At age 15, he manifested a desire to go to China as a missionary and entered the Congregation of the Mission, making his perpetual vows in 1819 and being ordained a priest six years later. He never did get to China. Instead, in 1829, after five years in Casale Monferrato, he was stationed in the house at Turin, becoming superior two years later. His calling was to the popular missions, into which he infused his missionary passion of announcing Jesus Christ. He supported and diffused the newly-born work of the Propagation of the Faith and later inaugurated a school for the formation of priests for the foreign missions.

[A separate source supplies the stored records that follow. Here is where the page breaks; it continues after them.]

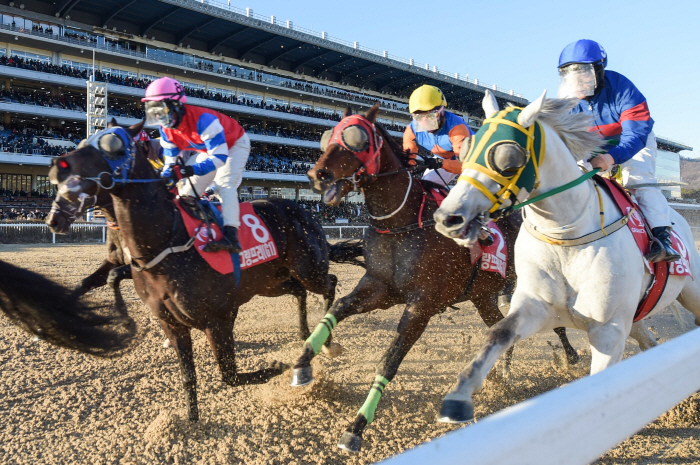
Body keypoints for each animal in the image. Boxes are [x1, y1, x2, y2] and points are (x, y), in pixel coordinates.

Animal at [47, 120, 346, 420]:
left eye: (111, 145)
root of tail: (305, 212)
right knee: (299, 291)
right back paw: (306, 333)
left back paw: (328, 341)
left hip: (308, 269)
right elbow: (188, 375)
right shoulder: (168, 315)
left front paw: (279, 366)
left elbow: (230, 375)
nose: (53, 218)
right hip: (270, 282)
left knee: (330, 282)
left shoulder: (217, 318)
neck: (168, 240)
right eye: (83, 142)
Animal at [288, 104, 576, 450]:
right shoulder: (379, 288)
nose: (318, 176)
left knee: (555, 320)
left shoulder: (421, 305)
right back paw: (502, 373)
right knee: (501, 327)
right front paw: (305, 362)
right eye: (328, 137)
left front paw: (356, 427)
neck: (401, 224)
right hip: (482, 296)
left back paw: (571, 358)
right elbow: (336, 309)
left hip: (528, 280)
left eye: (357, 138)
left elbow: (389, 361)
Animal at [432, 89, 700, 422]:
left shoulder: (608, 330)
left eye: (508, 159)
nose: (447, 218)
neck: (567, 238)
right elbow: (498, 333)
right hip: (635, 314)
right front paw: (458, 398)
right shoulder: (537, 308)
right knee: (649, 343)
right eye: (466, 151)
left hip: (690, 291)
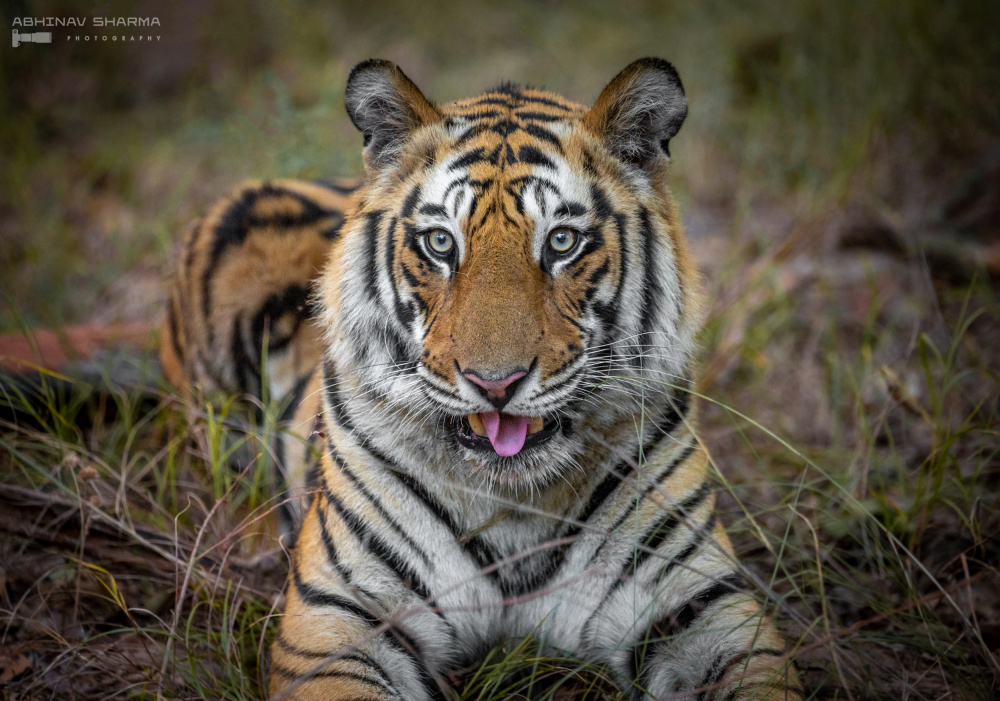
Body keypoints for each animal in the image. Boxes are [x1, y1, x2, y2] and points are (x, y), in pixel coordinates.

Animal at [164, 57, 804, 696]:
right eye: (440, 242)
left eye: (562, 242)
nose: (495, 384)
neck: (517, 506)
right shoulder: (341, 615)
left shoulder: (702, 602)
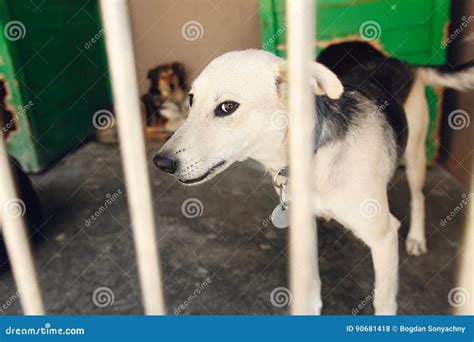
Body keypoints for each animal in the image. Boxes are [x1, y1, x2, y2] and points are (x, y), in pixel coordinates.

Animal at [155, 44, 474, 316]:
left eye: (227, 107)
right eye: (191, 99)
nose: (161, 162)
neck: (315, 155)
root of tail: (398, 60)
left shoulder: (384, 237)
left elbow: (384, 301)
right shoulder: (304, 224)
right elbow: (310, 284)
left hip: (416, 154)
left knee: (418, 196)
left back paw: (416, 238)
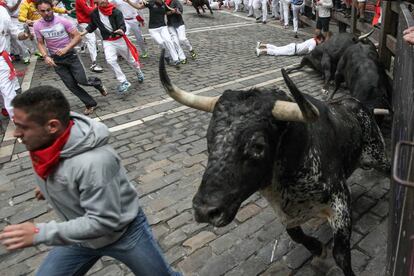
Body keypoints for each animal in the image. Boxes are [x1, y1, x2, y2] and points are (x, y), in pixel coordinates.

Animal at [158, 50, 388, 276]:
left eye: (258, 146)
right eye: (209, 137)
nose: (205, 211)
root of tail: (358, 104)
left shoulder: (340, 202)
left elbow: (341, 254)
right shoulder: (286, 214)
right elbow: (295, 235)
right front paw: (317, 248)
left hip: (378, 155)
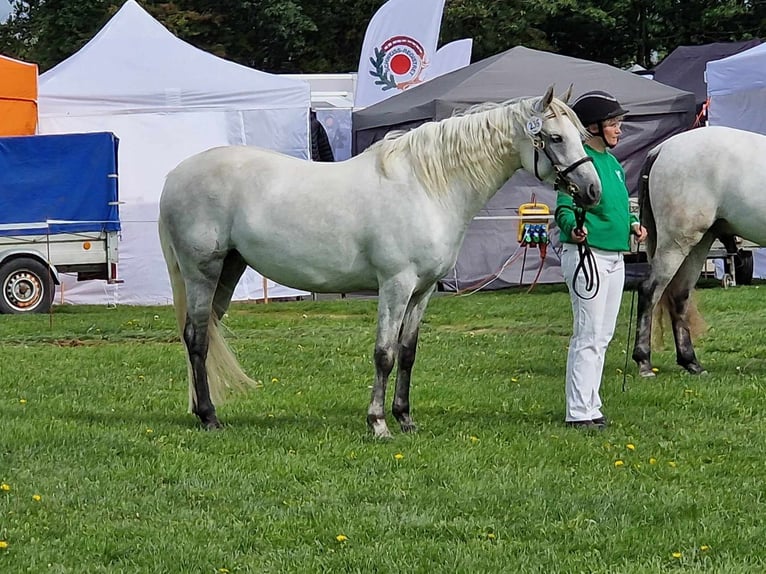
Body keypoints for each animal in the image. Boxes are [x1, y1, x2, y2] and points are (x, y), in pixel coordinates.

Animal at [159, 84, 604, 436]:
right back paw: (209, 417)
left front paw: (405, 418)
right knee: (196, 338)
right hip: (202, 273)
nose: (593, 191)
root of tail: (176, 175)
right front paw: (377, 422)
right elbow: (384, 353)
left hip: (229, 269)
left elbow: (407, 353)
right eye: (555, 137)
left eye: (580, 135)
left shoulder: (423, 291)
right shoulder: (395, 285)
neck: (427, 185)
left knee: (206, 333)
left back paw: (202, 410)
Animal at [632, 126, 766, 378]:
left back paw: (691, 363)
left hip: (699, 244)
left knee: (679, 296)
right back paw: (644, 362)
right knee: (649, 291)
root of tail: (661, 149)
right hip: (676, 243)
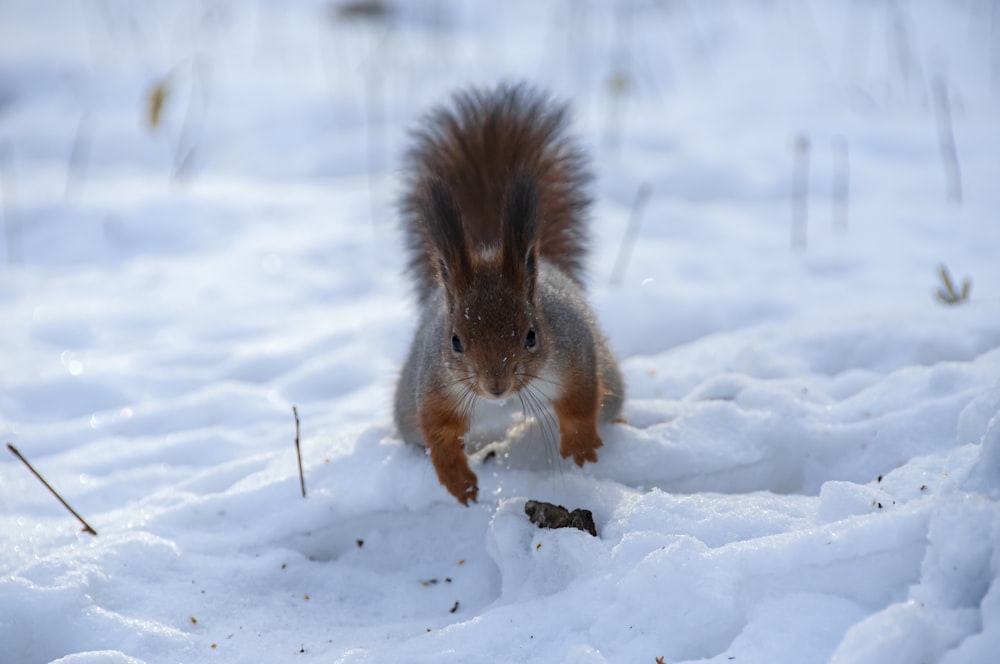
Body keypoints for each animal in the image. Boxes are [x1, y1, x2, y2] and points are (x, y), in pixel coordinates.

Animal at [392, 84, 620, 508]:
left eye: (531, 336)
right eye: (455, 341)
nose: (495, 386)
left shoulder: (574, 348)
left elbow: (581, 398)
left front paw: (580, 443)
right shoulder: (434, 384)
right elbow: (437, 430)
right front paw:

In his preaching of missions, Father Durando preached the mercy of God, avoiding both the extremes of laxity and the rigourism of Jansenism. During these missions, wherever he found situations of poverty, he and his confrères intervened in concrete ways. For example, at Locana, he had the entire legacy of the mission, consisting of 700 lire, converted into corn flour for the poor of the country.

Concern for the poor was the other face of his missionary passion. He introduced into northern Italy the Daughters of Charity who, after the apparitions of the Miraculous Medal in 1830 to St Catherine Labouré, were undergoing a new flowering following their dispersion during the French Revolution. Father Durando provided Turin with a network of charity centres from which the Sisters went out to serve the poor in their homes. He established nursery schools for poor children, workplaces for young girls, and orphanages.

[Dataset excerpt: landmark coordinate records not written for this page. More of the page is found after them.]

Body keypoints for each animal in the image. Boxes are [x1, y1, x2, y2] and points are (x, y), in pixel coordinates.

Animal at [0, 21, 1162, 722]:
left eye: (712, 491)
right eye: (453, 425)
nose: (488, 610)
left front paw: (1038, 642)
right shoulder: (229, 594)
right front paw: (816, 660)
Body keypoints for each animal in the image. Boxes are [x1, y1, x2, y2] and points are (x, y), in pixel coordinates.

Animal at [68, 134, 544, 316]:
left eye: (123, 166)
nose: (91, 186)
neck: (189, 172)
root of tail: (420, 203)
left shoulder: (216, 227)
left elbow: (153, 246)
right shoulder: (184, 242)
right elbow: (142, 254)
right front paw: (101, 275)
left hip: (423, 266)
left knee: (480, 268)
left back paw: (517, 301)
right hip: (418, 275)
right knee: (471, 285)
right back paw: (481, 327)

In 1837, he was appointed major superior of the Province of North Italy of the Vincentian Fathers, a post he occupied until his death.  His time became occupied in preaching spiritual retreats, providing spiritual direction to priests and religious, and organising the Vincentian missionaries. He was instrumental in founding the Company of the Passion of Jesus the Nazorean, a congregation for girls who, though lacking some of the canonical requisites for entering religious communities, desired to consecrate themselves to God. He gave them the task of serving the sick in their homes, day and night.

Father Durando died in 1880.

Blessed Marcantonio, fill us with missionary zeal in our modern society.

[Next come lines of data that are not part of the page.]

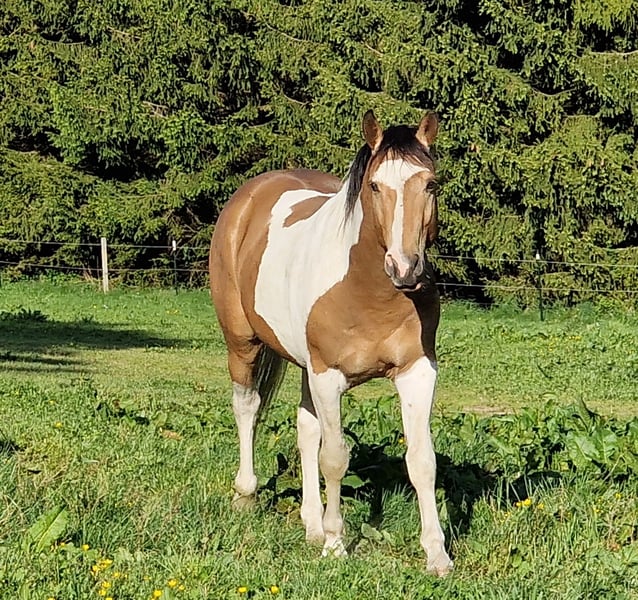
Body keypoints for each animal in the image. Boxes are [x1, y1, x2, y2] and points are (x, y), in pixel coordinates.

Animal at [209, 110, 453, 576]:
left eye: (431, 184)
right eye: (374, 186)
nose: (406, 268)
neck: (367, 290)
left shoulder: (417, 372)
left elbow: (422, 461)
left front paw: (437, 554)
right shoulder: (328, 376)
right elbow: (335, 457)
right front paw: (337, 543)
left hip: (304, 367)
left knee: (305, 429)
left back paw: (311, 525)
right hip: (243, 343)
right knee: (247, 408)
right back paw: (247, 495)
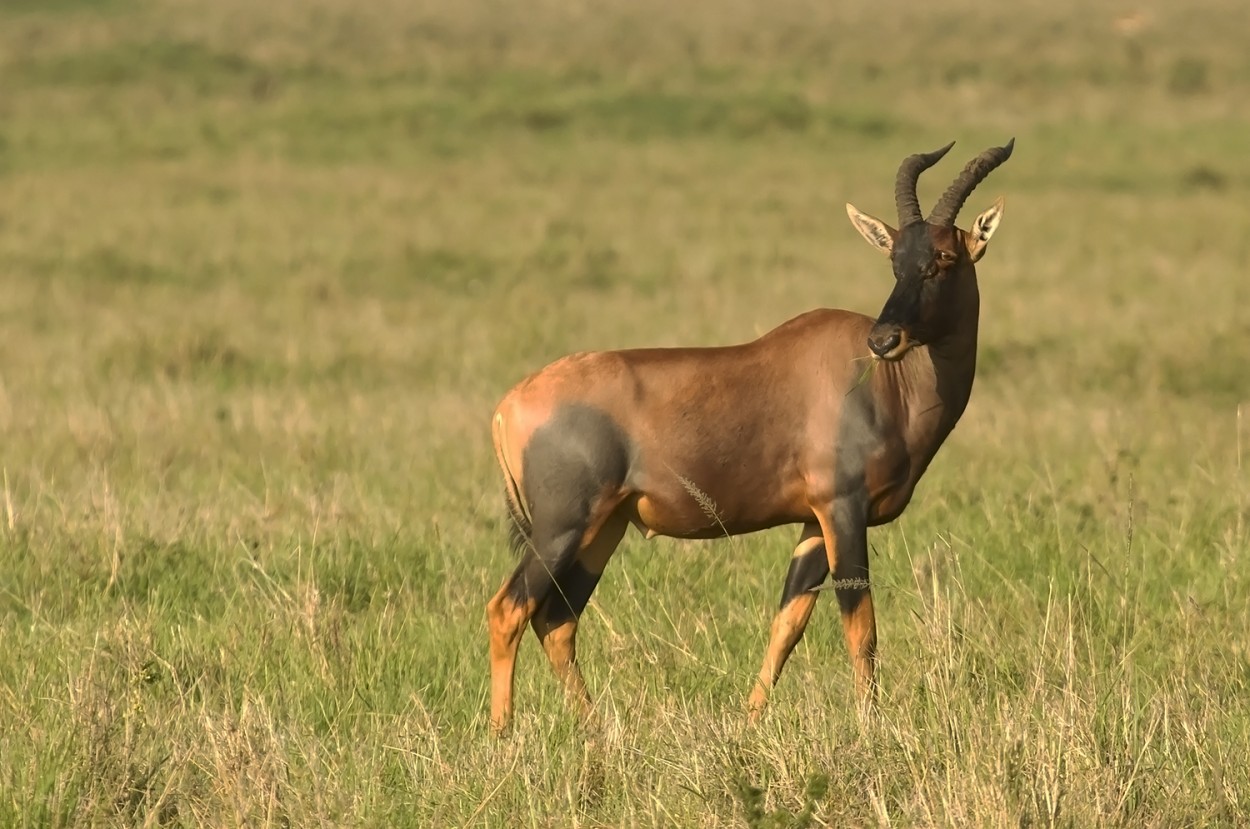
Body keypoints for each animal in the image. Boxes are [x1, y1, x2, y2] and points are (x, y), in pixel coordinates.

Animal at [487, 137, 1015, 735]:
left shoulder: (814, 522)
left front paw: (750, 720)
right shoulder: (844, 509)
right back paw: (503, 735)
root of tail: (509, 406)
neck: (882, 383)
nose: (885, 339)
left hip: (604, 529)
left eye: (943, 258)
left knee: (557, 620)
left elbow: (788, 624)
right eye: (894, 259)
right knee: (509, 610)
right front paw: (870, 727)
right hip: (562, 527)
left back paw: (600, 731)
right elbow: (861, 626)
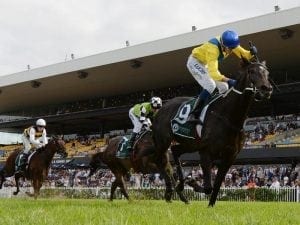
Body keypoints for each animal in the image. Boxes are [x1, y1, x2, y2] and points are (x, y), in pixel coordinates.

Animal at [154, 59, 274, 207]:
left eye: (267, 72)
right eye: (251, 71)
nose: (266, 89)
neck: (228, 116)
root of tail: (161, 108)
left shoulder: (229, 157)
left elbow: (216, 185)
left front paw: (210, 205)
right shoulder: (206, 152)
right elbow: (208, 187)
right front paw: (193, 182)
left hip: (190, 144)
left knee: (175, 151)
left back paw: (181, 191)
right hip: (163, 142)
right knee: (160, 161)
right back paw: (170, 190)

(Source: Internet – various)

Saint Paola Elisabetta CeriolaSaint Paola Elisabetta Ceriola (1816-1865)

Saint Paola Elisabetta was born Costanza Cerioli in 1816 in Soncino, Italy, the last of 16 children born into a noble family. A frail child, she lived at home until she was 11 years old, when she was sent off to school in Bergamo, where she learned to depend on God and to find her comfort in him.

At age 19, she married a 59-year-old widower, Gaetano Busecchi. Her difficult marriage lasted 19 years. Three of her four children died prematurely. The fourth, Carlo, lived only to age 16, the same year her husband died.

Costanza, now 38, began to visit and assist the sick and to share her belongings with the poor and orphans. In 1856, she made vows of poverty, chastity and obedience. Young women asked to join her, forming the Sisters of the Holy Family. Costanza took the name Sister Paola Elisabetta. In 1863, a male branch, the Religious of the Holy Family, was founded. Mother Paola’s her special care was to form her religious sons and daughters to love and educate the neglected and lost ones under their care. She died unexpectedly on 24 December 1865.

Saint Paola, inspire in us a great love for the poor and neglected.

(Source: http://www.vatican.va/news_services/liturgy/saints/ns_lit_doc_20040516_cerioli_en.html)

Saint John Alcober (1694-1748)

Saint John AlcoberBorn in Gerona, Spain, in 1694, John became a Dominican priest. He sailed to Manila in 1726, and reached China in 1728, working for sixteen years in the Fo-kien province.

Posing as a water seller so he could move around the city, he still had to work in secret; he once had to be smuggled into a house in a dying man’s coffin in order to administer Last Rites.

In 1746, one of his flock received a vision of Our Lady of the Rosary. She appeared so beatific in death that a crowd gathered to see her body; the press of visitors prevented John from making his usual quick escape, and he was arrested. He, Francis Serrano and Father Francis Diaz were tortured before being strangled to death on 28 October.

Saint John, give us some of your dedication to our faith.